Cardoso promised Nigerians improved economic fortunes in 2025 while addressing the Senate Committee on Banking, Insurance, and Other Financial Institutions yesterday in Abuja at the presentation of the performance index report.

Cardoso stated: “External Reserves rose from $ 38.35 billion it was on September 30, 2024, to $ 42.01 billion as of December 12, 2024”.

He clarified that third-party receipts in Q3 2024 and revenues from taxes connected to crude oil were the main drivers of the rise in foreign reserves during the specified time.

“We saw remarkable improvements in our trade balance and maintained a current account surplus,” he added.

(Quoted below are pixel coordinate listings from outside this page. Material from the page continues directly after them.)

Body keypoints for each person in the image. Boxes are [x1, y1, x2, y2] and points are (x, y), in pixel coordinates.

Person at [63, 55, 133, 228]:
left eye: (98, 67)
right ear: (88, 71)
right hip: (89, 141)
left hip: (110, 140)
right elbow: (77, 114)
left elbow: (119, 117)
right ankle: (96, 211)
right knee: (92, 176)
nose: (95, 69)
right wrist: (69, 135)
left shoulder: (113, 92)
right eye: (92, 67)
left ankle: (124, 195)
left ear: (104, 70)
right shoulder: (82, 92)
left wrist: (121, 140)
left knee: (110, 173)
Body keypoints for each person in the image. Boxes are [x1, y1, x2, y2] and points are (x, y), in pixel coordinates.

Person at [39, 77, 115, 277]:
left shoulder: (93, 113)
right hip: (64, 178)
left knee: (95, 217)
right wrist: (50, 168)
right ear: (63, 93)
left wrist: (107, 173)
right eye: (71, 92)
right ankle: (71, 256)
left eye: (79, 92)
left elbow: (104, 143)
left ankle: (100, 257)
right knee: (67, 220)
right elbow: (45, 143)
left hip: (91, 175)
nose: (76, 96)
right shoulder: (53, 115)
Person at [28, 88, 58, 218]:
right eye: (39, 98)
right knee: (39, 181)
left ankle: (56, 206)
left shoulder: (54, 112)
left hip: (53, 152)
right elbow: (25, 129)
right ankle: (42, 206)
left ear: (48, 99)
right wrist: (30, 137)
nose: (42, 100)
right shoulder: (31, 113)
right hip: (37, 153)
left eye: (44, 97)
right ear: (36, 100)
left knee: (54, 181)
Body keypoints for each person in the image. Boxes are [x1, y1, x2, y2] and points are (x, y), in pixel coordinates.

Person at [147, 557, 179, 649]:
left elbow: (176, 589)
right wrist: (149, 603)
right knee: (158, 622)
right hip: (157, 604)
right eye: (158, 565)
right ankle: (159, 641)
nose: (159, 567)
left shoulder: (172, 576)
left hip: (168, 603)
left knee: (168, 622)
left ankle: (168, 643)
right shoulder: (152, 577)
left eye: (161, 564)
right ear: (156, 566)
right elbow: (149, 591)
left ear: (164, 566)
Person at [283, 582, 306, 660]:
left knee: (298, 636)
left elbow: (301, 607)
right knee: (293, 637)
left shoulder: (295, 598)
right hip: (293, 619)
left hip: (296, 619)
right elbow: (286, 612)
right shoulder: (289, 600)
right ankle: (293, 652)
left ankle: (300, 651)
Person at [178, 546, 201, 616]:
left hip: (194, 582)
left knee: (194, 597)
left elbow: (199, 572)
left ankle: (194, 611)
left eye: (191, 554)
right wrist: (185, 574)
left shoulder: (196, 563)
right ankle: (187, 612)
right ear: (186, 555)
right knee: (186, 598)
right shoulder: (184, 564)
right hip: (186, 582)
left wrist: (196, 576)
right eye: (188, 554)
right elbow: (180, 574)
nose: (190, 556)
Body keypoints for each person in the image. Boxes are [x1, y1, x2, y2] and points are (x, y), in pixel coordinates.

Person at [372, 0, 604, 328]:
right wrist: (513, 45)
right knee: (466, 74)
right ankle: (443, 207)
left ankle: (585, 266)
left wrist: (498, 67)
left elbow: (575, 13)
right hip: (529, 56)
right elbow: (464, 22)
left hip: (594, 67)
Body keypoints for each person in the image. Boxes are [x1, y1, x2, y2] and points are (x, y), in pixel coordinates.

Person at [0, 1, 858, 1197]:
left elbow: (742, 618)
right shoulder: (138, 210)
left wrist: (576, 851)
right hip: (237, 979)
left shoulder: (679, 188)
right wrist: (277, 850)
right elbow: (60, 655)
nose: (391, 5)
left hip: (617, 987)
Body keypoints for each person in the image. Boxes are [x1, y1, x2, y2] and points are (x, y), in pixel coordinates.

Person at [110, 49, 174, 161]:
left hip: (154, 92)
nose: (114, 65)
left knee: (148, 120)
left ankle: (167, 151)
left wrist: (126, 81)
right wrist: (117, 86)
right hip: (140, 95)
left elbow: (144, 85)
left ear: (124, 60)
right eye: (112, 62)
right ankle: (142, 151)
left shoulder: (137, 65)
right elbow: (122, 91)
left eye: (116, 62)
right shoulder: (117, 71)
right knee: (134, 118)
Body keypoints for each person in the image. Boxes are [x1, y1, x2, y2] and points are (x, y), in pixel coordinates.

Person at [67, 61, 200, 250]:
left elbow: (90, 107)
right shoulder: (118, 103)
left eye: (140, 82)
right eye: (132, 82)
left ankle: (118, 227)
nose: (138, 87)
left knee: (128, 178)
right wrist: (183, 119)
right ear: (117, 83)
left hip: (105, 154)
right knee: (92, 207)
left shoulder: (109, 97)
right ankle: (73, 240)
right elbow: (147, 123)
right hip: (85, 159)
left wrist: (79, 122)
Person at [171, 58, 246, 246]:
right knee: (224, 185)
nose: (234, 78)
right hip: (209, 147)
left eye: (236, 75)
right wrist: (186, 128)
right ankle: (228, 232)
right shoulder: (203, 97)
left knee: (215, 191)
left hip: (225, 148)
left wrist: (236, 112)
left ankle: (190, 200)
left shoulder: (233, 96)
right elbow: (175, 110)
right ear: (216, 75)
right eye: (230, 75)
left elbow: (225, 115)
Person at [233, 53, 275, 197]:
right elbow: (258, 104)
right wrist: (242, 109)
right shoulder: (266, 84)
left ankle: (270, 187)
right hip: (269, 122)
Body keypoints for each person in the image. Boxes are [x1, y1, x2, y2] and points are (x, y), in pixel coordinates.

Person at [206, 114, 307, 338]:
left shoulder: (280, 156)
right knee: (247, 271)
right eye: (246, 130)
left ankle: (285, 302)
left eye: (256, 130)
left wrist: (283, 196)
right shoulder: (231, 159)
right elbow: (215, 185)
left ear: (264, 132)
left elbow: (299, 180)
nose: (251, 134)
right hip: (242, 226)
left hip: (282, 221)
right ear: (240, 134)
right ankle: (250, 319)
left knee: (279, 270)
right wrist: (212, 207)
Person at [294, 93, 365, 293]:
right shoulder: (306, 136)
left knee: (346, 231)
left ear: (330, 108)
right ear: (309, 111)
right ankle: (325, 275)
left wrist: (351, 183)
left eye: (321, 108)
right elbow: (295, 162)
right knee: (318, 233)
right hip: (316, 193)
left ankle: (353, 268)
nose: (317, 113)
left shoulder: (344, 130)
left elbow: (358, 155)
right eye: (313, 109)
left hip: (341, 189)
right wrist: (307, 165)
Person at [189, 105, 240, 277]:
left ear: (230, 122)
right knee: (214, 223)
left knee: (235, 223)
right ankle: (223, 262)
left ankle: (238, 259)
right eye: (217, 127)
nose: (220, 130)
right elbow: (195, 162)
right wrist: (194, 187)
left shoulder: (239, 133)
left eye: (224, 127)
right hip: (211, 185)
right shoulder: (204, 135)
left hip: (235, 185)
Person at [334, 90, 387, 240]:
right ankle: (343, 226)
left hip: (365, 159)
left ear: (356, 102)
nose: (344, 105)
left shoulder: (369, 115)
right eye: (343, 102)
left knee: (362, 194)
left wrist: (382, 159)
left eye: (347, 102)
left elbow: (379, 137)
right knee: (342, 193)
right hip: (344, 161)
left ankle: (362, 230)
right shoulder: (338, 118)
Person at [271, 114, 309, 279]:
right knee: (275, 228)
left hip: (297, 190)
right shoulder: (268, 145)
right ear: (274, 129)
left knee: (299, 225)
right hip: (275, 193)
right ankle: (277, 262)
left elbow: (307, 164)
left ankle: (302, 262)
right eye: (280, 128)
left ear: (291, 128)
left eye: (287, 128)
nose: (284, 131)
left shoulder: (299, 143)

“Our external reserves level can finance over 9.09 months of import of goods and services or 13.91 months only, higher than the international benchmark of 3.0 months and a robust buffer against shocks”.

On cash shortage, the CBN boss reiterated the N150 million fine against any branch of banks caught illegally distributing new Naira notes to currency hawkers and unscrupulous elements and said the Nigerian economy will improve in 2025 through policies and measures.

He predicted a stronger economic future: “Despite our economy’s challenges, there are clear reasons for optimism.

“The gradual stabilization of the forex market, ongoing banking sector recapitalization, and positive growth trends in key sectors, especially the services sector, indicate a path toward recovery and stability.”